There is no drama and when you cross that with a game that averages 5 to 6 goals per game, it’s not really conducive to lots of dramatic offense. By that I mean offense that’s generated real competition. Players opposing each other with intensity and intent. NHL All Star Game scoring is essentially the offense versus a goaltender.

When 90% of the goals are scored because there is no defenseman within 20 feet of the goal, is there really anything to get excited about. The beauty of hockey is the speed, precision and difficulty of moving a small rubber disk across a frozen sheet of ice. When you take the speed and precision out of the equation, it really loses all its allure.

The only thing remotely interesting during Sunday's game was Alex Ovechkin’s decision to throw his stick at a breakaway chance for Matt Duchene. You never see that call made, much less in an All Star game. Heck, you don't even see penalty shots called in an All Star Game, but that's what was awarded to Duchene for Ovechkin’s infraction.

Shark Representation

As for the Sharks that were in Raleigh over the weekend, Dan Boyle and Logan Couture did a nice job of representing the Bay Area. Couture didn’t play in the game, but he got to experience the event up close. Perhaps seeing the guys involved, motivates the youngster to play for something bigger in his career.
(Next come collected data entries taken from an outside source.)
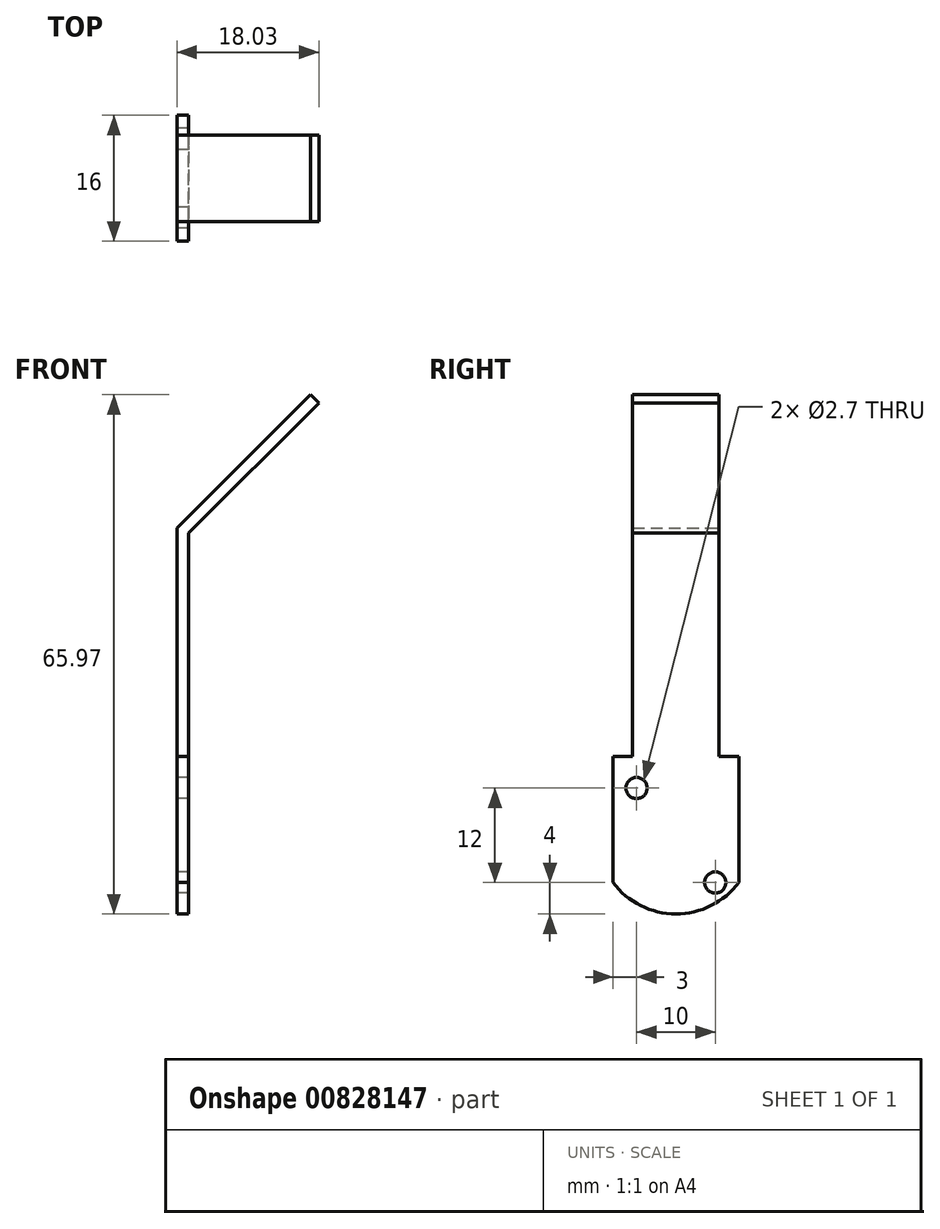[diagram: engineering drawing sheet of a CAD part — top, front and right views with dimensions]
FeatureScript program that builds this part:
annotation { "Feature Type Name" : "Feature", "Feature Type Description" : "" }
export const myFeature = defineFeature(function(context is Context, id is Id, definition is map)
    precondition{}
    {
        {
            var Q0;
            Q0=qCreatedBy(makeId("Front.planeOp"),FACE);
            var sketch = newSketch(context, id + "F0", { "sketchPlane" : qUnion([Q0])});
            skLineSegment(sketch, "E0.bottom", {"start": v(0, 0) * mm, "end": v(1.5, 0) * mm});
            skLineSegment(sketch, "E0.left", {"start": v(0, 0) * mm, "end": v(0, 49) * mm});
            skLineSegment(sketch, "E0.right", {"start": v(1.5, 0) * mm, "end": v(1.5, 48.38) * mm});
            skLineSegment(sketch, "E1", {"start": v(0, 49) * mm, "end": v(16.97, 65.97) * mm});
            skLineSegment(sketch, "E2", {"start": v(16.97, 65.97) * mm, "end": v(18.03, 64.9) * mm});
            skLineSegment(sketch, "E3", {"start": v(18.03, 64.9) * mm, "end": v(1.5, 48.38) * mm});
            skSolve(sketch);
        }
        {
            var Q0;
            Q0=qSketchRegion(id+"F0",true);
            extrude(context, id + "F1", {"entities" : qUnion([Q0]), "depth" : 16 * mm, "offsetDistance" : 25 * mm});
        }
        {
            var Q0;
            Q0=qCreatedBy(makeId("Right.planeOp"),FACE);
            var sketch = newSketch(context, id + "F2", { "sketchPlane" : qUnion([Q0])});
            skLineSegment(sketch, "E4.bottom", {"start": v(6.57, 65.97) * mm, "end": v(-2.5, 65.97) * mm});
            skLineSegment(sketch, "E4.top", {"start": v(6.57, 20) * mm, "end": v(-2.5, 20) * mm});
            skLineSegment(sketch, "E4.left", {"start": v(6.57, 65.97) * mm, "end": v(6.57, 20) * mm});
            skLineSegment(sketch, "E4.right", {"start": v(-2.5, 65.97) * mm, "end": v(-2.5, 20) * mm});
            skLineSegment(sketch, "E5.bottom", {"start": v(-23.43, 65.97) * mm, "end": v(-13.5, 65.97) * mm});
            skLineSegment(sketch, "E5.top", {"start": v(-23.43, 20) * mm, "end": v(-13.5, 20) * mm});
            skLineSegment(sketch, "E5.left", {"start": v(-23.43, 65.97) * mm, "end": v(-23.43, 20) * mm});
            skLineSegment(sketch, "E5.right", {"start": v(-13.5, 65.97) * mm, "end": v(-13.5, 20) * mm});
            skSolve(sketch);
        }
        {
            var Q0;
            Q0=qSketchRegion(id+"F2",true);
            extrude(context, id + "F3", {"entities" : qUnion([Q0]), "operationType" : NewBodyOperationType.REMOVE, "depth" : 25 * mm, "offsetDistance" : 25 * mm});
        }
        {
            var Q0;
            Q0=makeQuery(id+"F1.opExtrude","SWEPT_FACE",FACE,{"disambiguationData":[OSD([sQuery(id+"F0.wireOp",EDGE,"E0.left")])]});
            var sketch = newSketch(context, id + "F4", { "sketchPlane" : qUnion([Q0])});
            skArc(sketch, "E6", {"start": v(-2, 10) * mm, "mid": v(8, 0) * mm, "end": v(18, 10) * mm});
            skLineSegment(sketch, "E7", {"start": v(8, 49) * mm, "end": v(8, 0) * mm, "construction": true});
            skLineSegment(sketch, "E8", {"start": v(-2, 10) * mm, "end": v(-2, -2.5) * mm});
            skLineSegment(sketch, "E9", {"start": v(-2, -2.5) * mm, "end": v(18, -2.5) * mm});
            skLineSegment(sketch, "E10", {"start": v(18, -2.5) * mm, "end": v(18, 10) * mm});
            skSolve(sketch);
        }
        {
            var Q0;
            Q0=qSketchRegion(id+"F4",true);
            extrude(context, id + "F5", {"entities" : qUnion([Q0]), "operationType" : NewBodyOperationType.REMOVE, "endBound" : BoundingType.THROUGH_ALL, "oppositeDirection" : true, "depth" : 25 * mm, "offsetDistance" : 25 * mm});
        }
        {
            var Q0;
            Q0=makeQuery(id+"F1.opExtrude","SWEPT_FACE",FACE,{"disambiguationData":[OSD([sQuery(id+"F0.wireOp",EDGE,"E0.left")])]});
            var sketch = newSketch(context, id + "F6", { "sketchPlane" : qUnion([Q0])});
            skCircle(sketch, "E11", {"center": v(3, 16) * mm, "radius": 1.35 * mm, "construction": true});
            skCircle(sketch, "E12", {"center": v(13, 4) * mm, "radius": 1.35 * mm, "construction": true});
            skLineSegment(sketch, "E13.bottom", {"start": v(3, 16) * mm, "end": v(13, 16) * mm, "construction": true});
            skLineSegment(sketch, "E13.top", {"start": v(3, 4) * mm, "end": v(13, 4) * mm, "construction": true});
            skLineSegment(sketch, "E13.left", {"start": v(3, 16) * mm, "end": v(3, 4) * mm, "construction": true});
            skLineSegment(sketch, "E13.right", {"start": v(13, 16) * mm, "end": v(13, 4) * mm, "construction": true});
            skCircle(sketch, "E14", {"center": v(13, 16) * mm, "radius": 1.35 * mm});
            skCircle(sketch, "E15", {"center": v(3, 4) * mm, "radius": 1.35 * mm});
            skSolve(sketch);
        }
        {
            var Q0;
            Q0=qSketchRegion(id+"F6",true);
            extrude(context, id + "F7", {"entities" : qUnion([Q0]), "operationType" : NewBodyOperationType.REMOVE, "endBound" : BoundingType.THROUGH_ALL, "oppositeDirection" : true, "depth" : 25 * mm, "offsetDistance" : 25 * mm});
        }
        {
            var Q0;
            Q0 = qSketchRegion(id + "F6", true);
            extrude(context, id + "F8", {"entities" : qUnion([Q0]), "operationType" : NewBodyOperationType.REMOVE, "endBound" : BoundingType.THROUGH_ALL, "oppositeDirection" : true, "depth" : 25 * mm, "offsetDistance" : 25 * mm});
        }
    });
Couture was quickly eliminated in the Accuracy Shooting event, falling in the first round, but impressed in the Elimination Shootout event, by beating Boston Bruins goaltender Tim Thomas with a nifty backhand shot that slipped between the netminder’s pads.

Dan Boyle was relegated to passer in the Accuracy Shooting event, but was one of the passing accuracy participants in the Skills Challenge Relay. Boyle was tasked with hitting 6 targets set at various ranges with flat passes and feather passes that were required to clear a 4-inch high obstacle.

Boyle led team Staal in ice time in Sunday’s game, logging 21:54 on 14 shifts. Boyle was even, although he assisted on Eric Staal’s goal with 34 seconds left in the contest.

Riddle Me This?

I watched the second intermission of Sunday’s game to see what all this Guardian Project business was all about. I have to say that my jabs at what I knew about the “project” in my column last Friday didn’t miss the mark. I’m still trying to figure out what the whole intent of the GP is?

Is it a marketing deal between the NHL and Stan Lee? Is it a new anti-terror initiative being sponsored by the government? Perhaps the NHL is getting into the comic book business as a new source of revenue?

I don’t get it, and after watching the unveiling on Sunday, I’m still not sure I can explain what the purpose is.

Former Captain’s New Gig

Former Sharks captain Rob Blake will be “utilizing the things he learned over the 20 years in the league” in his new role with the NHL. What that means exactly is still pretty vague. Blake was interviewed briefly during Sunday’s game, introducing him to the hockey world in his new role.

It was a pretty fitting explanation by Blake, as defenseman don’t really do anything at NHL All Star Games!